Most recently, OCMO played a critical role in helping to combat the novel Coronavirus, COVID-19. Dr. Tarantino worked with CBP’s human resources and safety and health professionals at the beginning of the pandemic to ensure all front-line personnel had appropriate personal protective equipment (PPE), and knowledge on the latest medical developments needed to protect themselves from illness.
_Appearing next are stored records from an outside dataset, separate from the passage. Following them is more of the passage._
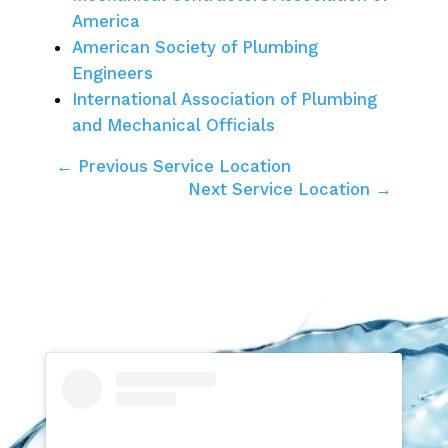
America
American Society of Plumbing
Engineers
International Association of Plumbing
and Mechanical Officials
← Previous Service Location
Next Service Location →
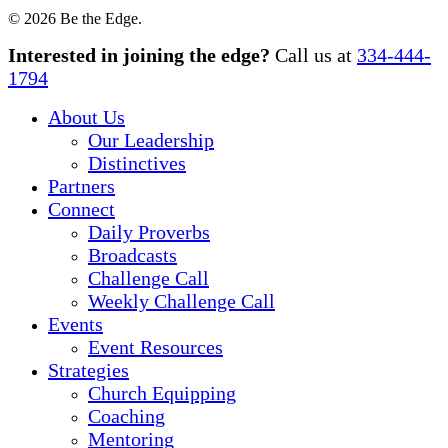
© 2026 Be the Edge.
Close
Interested in joining the edge?
Call us at
334-444-
Menu
1794
About Us
Our Leadership
Distinctives
Partners
Connect
Daily Proverbs
Broadcasts
Challenge Call
Weekly Challenge Call
Events
Event Resources
Strategies
Church Equipping
Coaching
Mentoring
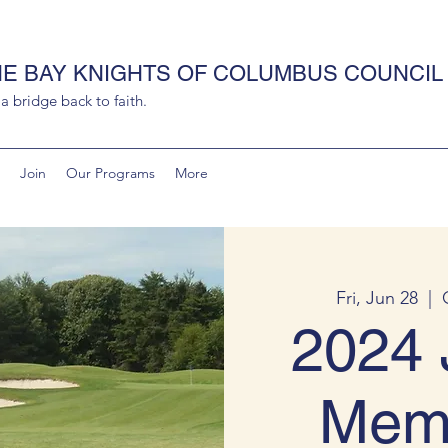
HE BAY KNIGHTS OF COLUMBUS COUNCIL 
 bridge back to faith.
Join
Our Programs
More
Fri, Jun 28
  |  
2024 
Memo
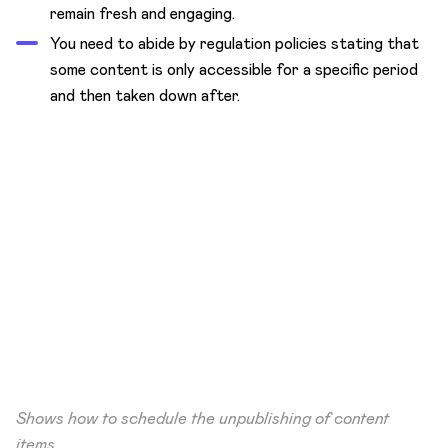
remain fresh and engaging.
You need to abide by regulation policies stating that
some content is only accessible for a specific period
and then taken down after.
Shows how to schedule the unpublishing of content
items.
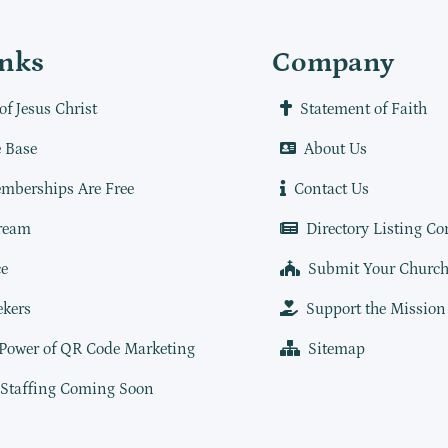
inks
Company
of Jesus Christ
Statement of Faith
 Base
About Us
mberships Are Free
Contact Us
ream
Directory Listing Co
e
Submit Your Churc
ekers
Support the Mission
 Power of QR Code Marketing
Sitemap
 Staffing Coming Soon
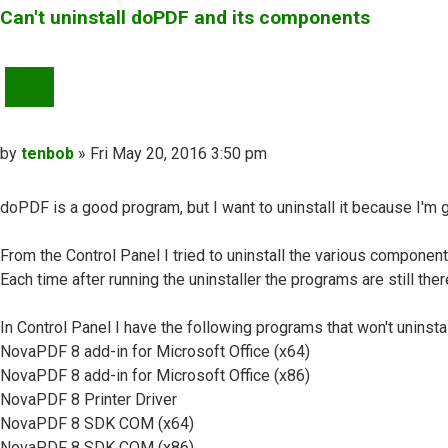
Can't uninstall doPDF and its components
QUOTE
Post
by
tenbob
»
Fri May 20, 2016 3:50 pm
doPDF is a good program, but I want to uninstall it because I'm 
From the Control Panel I tried to uninstall the various component
Each time after running the uninstaller the programs are still ther
In Control Panel I have the following programs that won't uninstal
NovaPDF 8 add-in for Microsoft Office (x64)
NovaPDF 8 add-in for Microsoft Office (x86)
NovaPDF 8 Printer Driver
NovaPDF 8 SDK COM (x64)
NovaPDF 8 SDK COM (x86)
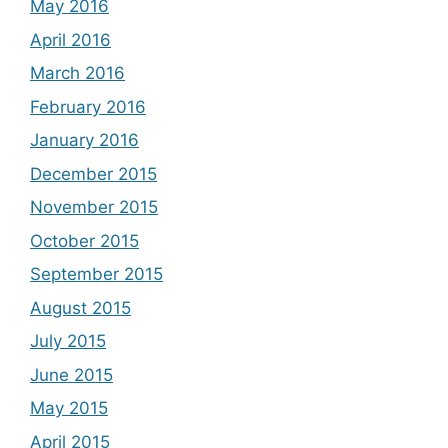
May 2016
April 2016
March 2016
February 2016
January 2016
December 2015
November 2015
October 2015
September 2015
August 2015
July 2015
June 2015
May 2015
April 2015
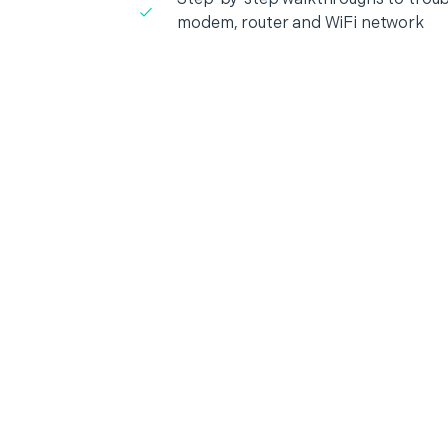
modem, router and WiFi network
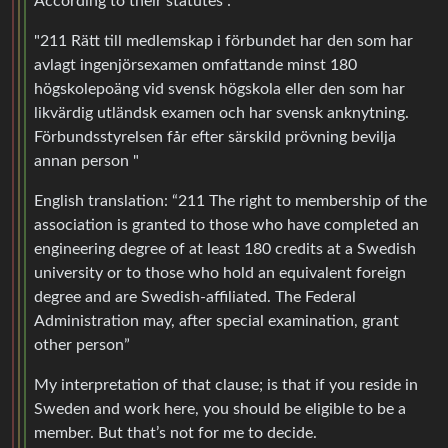
According to their statutes :
"211 Rätt till medlemskap i förbundet har den som har
avlagt ingenjörsexamen omfattande minst 180
högskolepoäng vid svensk högskola eller den som har
likvärdig utländsk examen och har svensk anknytning.
Förbundsstyrelsen får efter särskild prövning bevilja
annan person "
English translation: “211 The right to membership of the
association is granted to those who have completed an
engineering degree of at least 180 credits at a Swedish
university or to those who hold an equivalent foreign
degree and are Swedish-affiliated. The Federal
Administration may, after special examination, grant
other person”
My interpretation of that clause; is that if you reside in
Sweden and work here, you should be eligible to be a
member. But that’s not for me to decide.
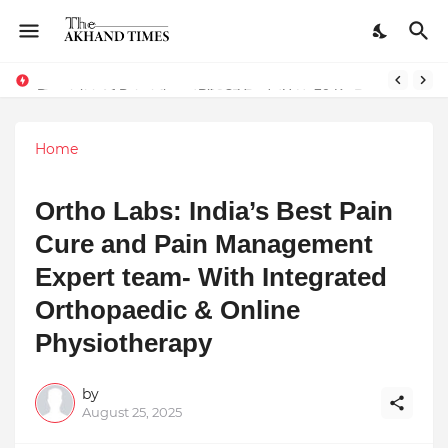
Dreaming of Becoming a Pilot? Here's How 70 Knots Aviation Is Helping India's Future Aviators
Home
Ortho Labs: India’s Best Pain
Cure and Pain Management
Expert team- With Integrated
Orthopaedic & Online
Physiotherapy
by
August 25, 2025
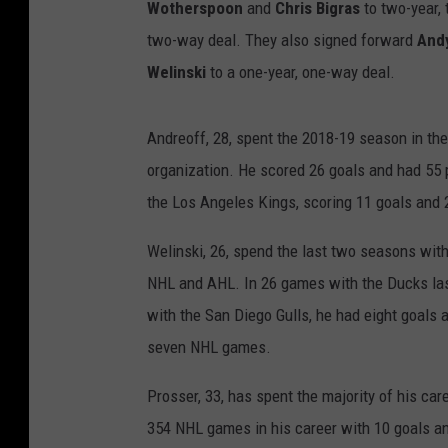
Wotherspoon
and
Chris Bigras
to two-year,
two-way deal. They also signed forward
And
Welinski
to a one-year, one-way deal.
Andreoff, 28, spent the 2018-19 season in th
organization. He scored 26 goals and had 55 
the Los Angeles Kings, scoring 11 goals and 
Welinski, 26, spend the last two seasons wit
NHL and AHL. In 26 games with the Ducks las
with the San Diego Gulls, he had eight goals a
seven NHL games.
Prosser, 33, has spent the majority of his ca
354 NHL games in his career with 10 goals an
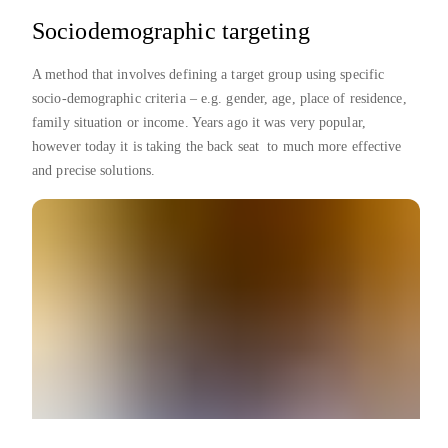
Sociodemographic targeting
A method that involves defining a target group using specific
socio-demographic criteria – e.g. gender, age, place of residence,
family situation or income. Years ago it was very popular,
however today it is taking the back seat to much more effective
and precise solutions.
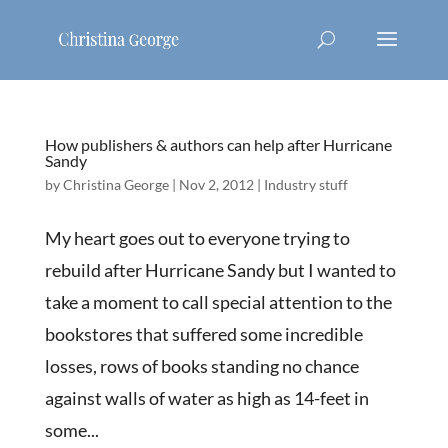
How publishers & authors can help after Hurricane
Sandy
by
Christina George
|
Nov 2, 2012
|
Industry stuff
My heart goes out to everyone trying to
rebuild after Hurricane Sandy but I wanted to
take a moment to call special attention to the
bookstores that suffered some incredible
losses, rows of books standing no chance
against walls of water as high as 14-feet in
some...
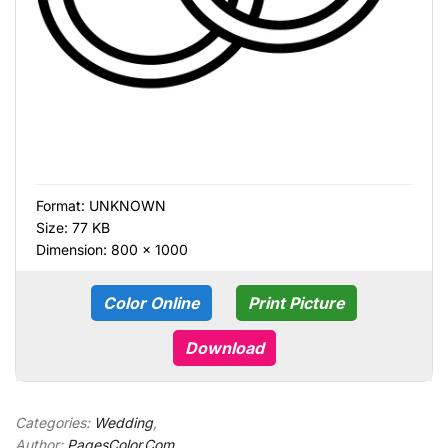
Format:
UNKNOWN
Size: 77 KB
Dimension: 800 × 1000
Color Online
Print Picture
Download
Categories:
Wedding
,
Author:
PagesColor.Com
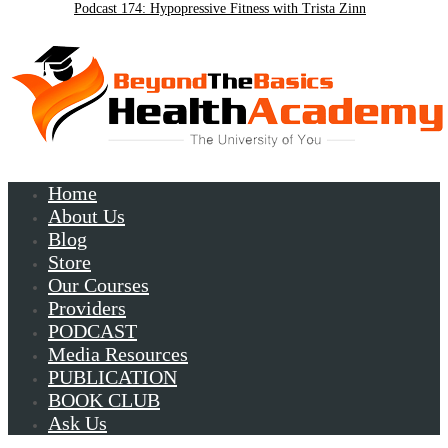
Podcast 174: Hypopressive Fitness with Trista Zinn
Podcast 172:Chronic Lyme with Patrick Plum
Home
About Us
Blog
Store
Our Courses
Providers
PODCAST
Media Resources
PUBLICATION
BOOK CLUB
Ask Us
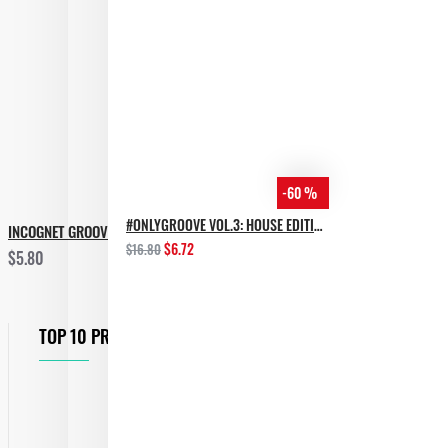
-60 %
#ONLYGROOVE VOL.3: HOUSE EDITION BY YVVAN BACK
INCOGNET GROOVE TOOLS VOL.3
$6.72
$16.80
$5.80
TOP 10 PRODUCTS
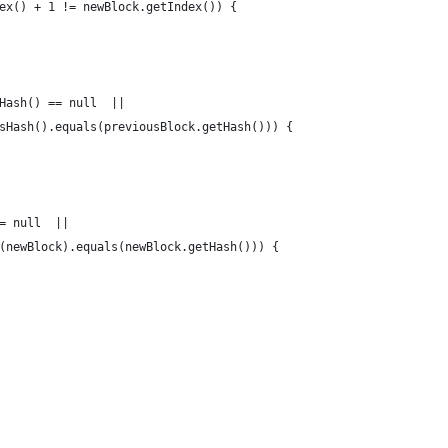
ex() + 1 != newBlock.getIndex()) {
Hash() == null  || 
sHash().equals(previousBlock.getHash())) {
= null  ||  
(newBlock).equals(newBlock.getHash())) {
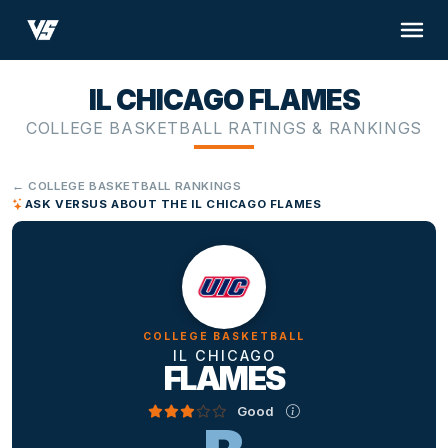
IL CHICAGO FLAMES
COLLEGE BASKETBALL RATINGS & RANKINGS
← COLLEGE BASKETBALL RANKINGS
ASK VERSUS ABOUT THE IL CHICAGO FLAMES
COLLEGE BASKETBALL
IL CHICAGO
FLAMES
Good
CBP also stood up an emergency operations center at agency headquarters in Washington, D.C. at the start of the COVID pandemic. Staffed by experts from components throughout CBP, to include OCMO, it played a major role in the planning and response to the coronavirus. The center fielded calls from not just across the agency, but also from news organizations and the public. OCMO was an integral part of the emergency operations center, working closely on major efforts such as advising the State Department on how best to allow travelers back into the United States, updating agency employees about how best to respond to new iterations of the virus, and continually updating the CBP COVID-19 Resource page, among other efforts.
OCMO’s work proved critical throughout the entire pandemic in keeping agency employees informed, safe, and healthy – it not only fulfilled its mission, but also learned important lessons that will guide response efforts in the future. OCMO continues to focus on enduring mission priorities which include providing optimal medical support to CBP operations, personnel, and persons in custody. The OCMO does this through inter-agency and intra-agency information coordination, workforce health protection and occupational medicine, medical support to operations, medical support to persons in custody, pandemic response, medical quality management, medical data reporting and promoting behavioral health and resilience.